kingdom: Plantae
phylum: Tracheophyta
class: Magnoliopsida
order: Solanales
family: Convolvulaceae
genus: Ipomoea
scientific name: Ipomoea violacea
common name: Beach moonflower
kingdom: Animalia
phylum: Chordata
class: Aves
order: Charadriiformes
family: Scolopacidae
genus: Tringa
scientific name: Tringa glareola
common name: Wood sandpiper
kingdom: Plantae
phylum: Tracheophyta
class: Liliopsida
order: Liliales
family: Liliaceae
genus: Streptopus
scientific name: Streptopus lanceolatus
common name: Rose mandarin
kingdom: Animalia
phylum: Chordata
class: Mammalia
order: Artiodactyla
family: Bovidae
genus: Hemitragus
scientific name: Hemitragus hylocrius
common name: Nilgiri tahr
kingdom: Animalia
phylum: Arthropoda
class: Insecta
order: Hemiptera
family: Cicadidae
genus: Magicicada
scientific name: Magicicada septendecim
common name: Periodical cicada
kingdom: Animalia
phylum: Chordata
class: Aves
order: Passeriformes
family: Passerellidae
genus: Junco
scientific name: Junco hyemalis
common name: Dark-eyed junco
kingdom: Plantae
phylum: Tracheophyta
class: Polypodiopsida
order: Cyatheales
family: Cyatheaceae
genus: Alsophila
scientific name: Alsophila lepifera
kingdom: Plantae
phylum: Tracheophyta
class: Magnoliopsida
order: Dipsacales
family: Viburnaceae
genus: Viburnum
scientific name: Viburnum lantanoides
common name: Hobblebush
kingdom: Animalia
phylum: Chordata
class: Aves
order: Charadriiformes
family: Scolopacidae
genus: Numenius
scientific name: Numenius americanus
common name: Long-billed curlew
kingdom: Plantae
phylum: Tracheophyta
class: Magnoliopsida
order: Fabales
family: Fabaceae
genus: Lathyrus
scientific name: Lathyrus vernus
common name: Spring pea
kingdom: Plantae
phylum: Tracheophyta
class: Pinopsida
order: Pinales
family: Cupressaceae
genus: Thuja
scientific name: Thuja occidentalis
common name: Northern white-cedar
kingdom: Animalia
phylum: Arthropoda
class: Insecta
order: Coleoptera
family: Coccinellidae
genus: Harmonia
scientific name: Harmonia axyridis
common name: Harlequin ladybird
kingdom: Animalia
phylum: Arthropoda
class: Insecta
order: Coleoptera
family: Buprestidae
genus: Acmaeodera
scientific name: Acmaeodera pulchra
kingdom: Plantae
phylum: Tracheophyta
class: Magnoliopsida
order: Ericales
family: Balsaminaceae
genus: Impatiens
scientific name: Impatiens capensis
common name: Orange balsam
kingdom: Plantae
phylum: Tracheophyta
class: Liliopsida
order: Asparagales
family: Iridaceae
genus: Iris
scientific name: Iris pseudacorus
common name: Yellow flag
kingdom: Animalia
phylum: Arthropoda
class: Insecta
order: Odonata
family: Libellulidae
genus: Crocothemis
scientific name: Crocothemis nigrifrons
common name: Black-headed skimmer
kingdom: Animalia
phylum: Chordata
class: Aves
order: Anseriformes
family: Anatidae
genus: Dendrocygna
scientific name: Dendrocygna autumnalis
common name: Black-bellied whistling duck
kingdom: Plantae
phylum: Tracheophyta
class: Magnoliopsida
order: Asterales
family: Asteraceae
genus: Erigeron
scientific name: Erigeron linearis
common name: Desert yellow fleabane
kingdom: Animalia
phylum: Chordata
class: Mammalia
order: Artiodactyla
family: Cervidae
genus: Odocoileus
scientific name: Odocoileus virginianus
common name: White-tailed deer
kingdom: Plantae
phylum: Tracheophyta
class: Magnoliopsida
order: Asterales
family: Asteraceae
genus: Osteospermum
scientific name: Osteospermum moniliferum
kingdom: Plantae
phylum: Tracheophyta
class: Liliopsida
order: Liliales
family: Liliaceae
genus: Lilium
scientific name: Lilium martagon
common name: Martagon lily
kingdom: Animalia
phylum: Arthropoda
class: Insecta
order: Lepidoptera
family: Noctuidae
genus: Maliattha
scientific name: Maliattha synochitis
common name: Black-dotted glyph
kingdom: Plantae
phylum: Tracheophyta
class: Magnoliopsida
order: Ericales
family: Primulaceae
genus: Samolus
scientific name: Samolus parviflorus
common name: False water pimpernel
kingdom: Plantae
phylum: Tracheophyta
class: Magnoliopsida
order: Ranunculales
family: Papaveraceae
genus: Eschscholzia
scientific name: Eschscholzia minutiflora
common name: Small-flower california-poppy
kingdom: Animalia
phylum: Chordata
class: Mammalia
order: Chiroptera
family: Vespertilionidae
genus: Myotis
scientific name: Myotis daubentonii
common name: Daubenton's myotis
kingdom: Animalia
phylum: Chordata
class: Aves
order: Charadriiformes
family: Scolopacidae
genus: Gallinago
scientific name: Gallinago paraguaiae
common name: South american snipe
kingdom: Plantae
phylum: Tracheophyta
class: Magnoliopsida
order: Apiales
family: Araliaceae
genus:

########################################

• YOUR OBJECTIVE:
Render every line of the items above as a Markdown table with two columns, Row and Line. Number the rows in order and leave out any blank lines.

• SOLVED EXERCISE:
| Row | Line |
|---|---|
| 1 | kingdom: Plantae |
| 2 | phylum: Tracheophyta |
| 3 | class: Magnoliopsida |
| 4 | order: Solanales |
| 5 | family: Convolvulaceae |
| 6 | genus: Ipomoea |
| 7 | scientific name: Ipomoea violacea |
| 8 | common name: Beach moonflower |
| 9 | kingdom: Animalia |
| 10 | phylum: Chordata |
| 11 | class: Aves |
| 12 | order: Charadriiformes |
| 13 | family: Scolopacidae |
| 14 | genus: Tringa |
| 15 | scientific name: Tringa glareola |
| 16 | common name: Wood sandpiper |
| 17 | kingdom: Plantae |
| 18 | phylum: Tracheophyta |
| 19 | class: Liliopsida |
| 20 | order: Liliales |
| 21 | family: Liliaceae |
| 22 | genus: Streptopus |
| 23 | scientific name: Streptopus lanceolatus |
| 24 | common name: Rose mandarin |
| 25 | kingdom: Animalia |
| 26 | phylum: Chordata |
| 27 | class: Mammalia |
| 28 | order: Artiodactyla |
| 29 | family: Bovidae |
| 30 | genus: Hemitragus |
| 31 | scientific name: Hemitragus hylocrius |
| 32 | common name: Nilgiri tahr |
| 33 | kingdom: Animalia |
| 34 | phylum: Arthropoda |
| 35 | class: Insecta |
| 36 | order: Hemiptera |
| 37 | family: Cicadidae |
| 38 | genus: Magicicada |
| 39 | scientific name: Magicicada septendecim |
| 40 | common name: Periodical cicada |
| 41 | kingdom: Animalia |
| 42 | phylum: Chordata |
| 43 | class: Aves |
| 44 | order: Passeriformes |
| 45 | family: Passerellidae |
| 46 | genus: Junco |
| 47 | scientific name: Junco hyemalis |
| 48 | common name: Dark-eyed junco |
| 49 | kingdom: Plantae |
| 50 | phylum: Tracheophyta |
| 51 | class: Polypodiopsida |
| 52 | order: Cyatheales |
| 53 | family: Cyatheaceae |
| 54 | genus: Alsophila |
| 55 | scientific name: Alsophila lepifera |
| 56 | kingdom: Plantae |
| 57 | phylum: Tracheophyta |
| 58 | class: Magnoliopsida |
| 59 | order: Dipsacales |
| 60 | family: Viburnaceae |
| 61 | genus: Viburnum |
| 62 | scientific name: Viburnum lantanoides |
| 63 | common name: Hobblebush |
| 64 | kingdom: Animalia |
| 65 | phylum: Chordata |
| 66 | class: Aves |
| 67 | order: Charadriiformes |
| 68 | family: Scolopacidae |
| 69 | genus: Numenius |
| 70 | scientific name: Numenius americanus |
| 71 | common name: Long-billed curlew |
| 72 | kingdom: Plantae |
| 73 | phylum: Tracheophyta |
| 74 | class: Magnoliopsida |
| 75 | order: Fabales |
| 76 | family: Fabaceae |
| 77 | genus: Lathyrus |
| 78 | scientific name: Lathyrus vernus |
| 79 | common name: Spring pea |
| 80 | kingdom: Plantae |
| 81 | phylum: Tracheophyta |
| 82 | class: Pinopsida |
| 83 | order: Pinales |
| 84 | family: Cupressaceae |
| 85 | genus: Thuja |
| 86 | scientific name: Thuja occidentalis |
| 87 | common name: Northern white-cedar |
| 88 | kingdom: Animalia |
| 89 | phylum: Arthropoda |
| 90 | class: Insecta |
| 91 | order: Coleoptera |
| 92 | family: Coccinellidae |
| 93 | genus: Harmonia |
| 94 | scientific name: Harmonia axyridis |
| 95 | common name: Harlequin ladybird |
| 96 | kingdom: Animalia |
| 97 | phylum: Arthropoda |
| 98 | class: Insecta |
| 99 | order: Coleoptera |
| 100 | family: Buprestidae |
| 101 | genus: Acmaeodera |
| 102 | scientific name: Acmaeodera pulchra |
| 103 | kingdom: Plantae |
| 104 | phylum: Tracheophyta |
| 105 | class: Magnoliopsida |
| 106 | order: Ericales |
| 107 | family: Balsaminaceae |
| 108 | genus: Impatiens |
| 109 | scientific name: Impatiens capensis |
| 110 | common name: Orange balsam |
| 111 | kingdom: Plantae |
| 112 | phylum: Tracheophyta |
| 113 | class: Liliopsida |
| 114 | order: Asparagales |
| 115 | family: Iridaceae |
| 116 | genus: Iris |
| 117 | scientific name: Iris pseudacorus |
| 118 | common name: Yellow flag |
| 119 | kingdom: Animalia |
| 120 | phylum: Arthropoda |
| 121 | class: Insecta |
| 122 | order: Odonata |
| 123 | family: Libellulidae |
| 124 | genus: Crocothemis |
| 125 | scientific name: Crocothemis nigrifrons |
| 126 | common name: Black-headed skimmer |
| 127 | kingdom: Animalia |
| 128 | phylum: Chordata |
| 129 | class: Aves |
| 130 | order: Anseriformes |
| 131 | family: Anatidae |
| 132 | genus: Dendrocygna |
| 133 | scientific name: Dendrocygna autumnalis |
| 134 | common name: Black-bellied whistling duck |
| 135 | kingdom: Plantae |
| 136 | phylum: Tracheophyta |
| 137 | class: Magnoliopsida |
| 138 | order: Asterales |
| 139 | family: Asteraceae |
| 140 | genus: Erigeron |
| 141 | scientific name: Erigeron linearis |
| 142 | common name: Desert yellow fleabane |
| 143 | kingdom: Animalia |
| 144 | phylum: Chordata |
| 145 | class: Mammalia |
| 146 | order: Artiodactyla |
| 147 | family: Cervidae |
| 148 | genus: Odocoileus |
| 149 | scientific name: Odocoileus virginianus |
| 150 | common name: White-tailed deer |
| 151 | kingdom: Plantae |
| 152 | phylum: Tracheophyta |
| 153 | class: Magnoliopsida |
| 154 | order: Asterales |
| 155 | family: Asteraceae |
| 156 | genus: Osteospermum |
| 157 | scientific name: Osteospermum moniliferum |
| 158 | kingdom: Plantae |
| 159 | phylum: Tracheophyta |
| 160 | class: Liliopsida |
| 161 | order: Liliales |
| 162 | family: Liliaceae |
| 163 | genus: Lilium |
| 164 | scientific name: Lilium martagon |
| 165 | common name: Martagon lily |
| 166 | kingdom: Animalia |
| 167 | phylum: Arthropoda |
| 168 | class: Insecta |
| 169 | order: Lepidoptera |
| 170 | family: Noctuidae |
| 171 | genus: Maliattha |
| 172 | scientific name: Maliattha synochitis |
| 173 | common name: Black-dotted glyph |
| 174 | kingdom: Plantae |
| 175 | phylum: Tracheophyta |
| 176 | class: Magnoliopsida |
| 177 | order: Ericales |
| 178 | family: Primulaceae |
| 179 | genus: Samolus |
| 180 | scientific name: Samolus parviflorus |
| 181 | common name: False water pimpernel |
| 182 | kingdom: Plantae |
| 183 | phylum: Tracheophyta |
| 184 | class: Magnoliopsida |
| 185 | order: Ranunculales |
| 186 | family: Papaveraceae |
| 187 | genus: Eschscholzia |
| 188 | scientific name: Eschscholzia minutiflora |
| 189 | common name: Small-flower california-poppy |
| 190 | kingdom: Animalia |
| 191 | phylum: Chordata |
| 192 | class: Mammalia |
| 193 | order: Chiroptera |
| 194 | family: Vespertilionidae |
| 195 | genus: Myotis |
| 196 | scientific name: Myotis daubentonii |
| 197 | common name: Daubenton's myotis |
| 198 | kingdom: Animalia |
| 199 | phylum: Chordata |
| 200 | class: Aves |
| 201 | order: Charadriiformes |
| 202 | family: Scolopacidae |
| 203 | genus: Gallinago |
| 204 | scientific name: Gallinago paraguaiae |
| 205 | common name: South american snipe |
| 206 | kingdom: Plantae |
| 207 | phylum: Tracheophyta |
| 208 | class: Magnoliopsida |
| 209 | order: Apiales |
| 210 | family: Araliaceae |
| 211 | genus: |